▶ **Tasks to complete**:
A - According to the passage on the Guantanamo military tribunal, in what year did the U.S. Supreme Court strike down the original system?
B - Continue the passage on the Guantanamo military tribunal from where it stops.

▶ **Text passage**:
**********

The men would be tried in the military tribunal system that was set up by the administration shortly after the start of the counterterror war and has been widely criticized for it rules on legal representation for suspects, hearings behind closed doors and past allegations of inmate abuse at Guantanamo. Original rules allowed the military to exclude the defendant from his own trial, permitted statements made under torture, and forbade appeal to an independent court; but the U.S. Supreme Court struck down the system in 2006 and a revised plan has included some additional rights.

Defense lawyers still criticize the system for it's secrecy.

The decision to seek the death penalty also is likely to draw criticism from within the international community. A number of countries, including U.S. allies, have said they would object to the use of capital punishment for their nationals held at Guantanamo.

Officials plan to hold the trial in a specially constructed court at Guantanamo that will allow lawyers, journalists and some others to be present, but leave relatives of Sept. 11 victims and others to watch the trial through closed-circuit broadcasts.

**********

▶ **Material**:
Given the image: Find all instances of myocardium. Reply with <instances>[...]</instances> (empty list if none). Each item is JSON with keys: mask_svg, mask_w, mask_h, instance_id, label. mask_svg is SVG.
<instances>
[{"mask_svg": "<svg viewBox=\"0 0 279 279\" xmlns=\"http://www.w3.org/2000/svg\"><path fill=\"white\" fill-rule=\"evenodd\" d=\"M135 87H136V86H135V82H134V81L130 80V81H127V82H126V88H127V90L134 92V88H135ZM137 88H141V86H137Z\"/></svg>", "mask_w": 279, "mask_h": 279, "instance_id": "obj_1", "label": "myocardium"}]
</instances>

**********

▶ **Task-by-task outputs**:
A - 2006

B -
Khalid Sheik Mohammed was among 15 so-called "high-value detainees" who were held at length by the CIA in secret overseas prisons — some subject to what critics call torture — before being handed over to the military in 2006.

In Guantanamo Bay hearings that have been criticized as unfair, he confessed to the 9/11 attack and a chilling string of other terror plots last March.

"I was responsible for the 9/11 operation from A to Z," Mohammed said in a statement read during the session, according to hearing transcripts later released by the Pentagon.
 
The normal system of justice is flawed enough that the death penalty shouldn't ever exist.

But this, this is a joke of a justice system. :|

And I already know the emotional responses that some will give, they will find pleasure in the fact that these men will be killed, and they'll call it 'justice'. But if you can live with yourself knowing you sent someone to death on what will be nearly a puppet trial, then so be it.
 
The fact that we can say we live in a civilized society and then have a justice system that allows it to kill another human being is absolutely barbaric and criminal in itself. :|
 
The fact that they throw these guys in Guantanamo Bay and then bother with a trial at all is laughable :lol:
 
BonoVoxSupastar said:
The normal system of justice is flawed enough that the death penalty shouldn't ever exist.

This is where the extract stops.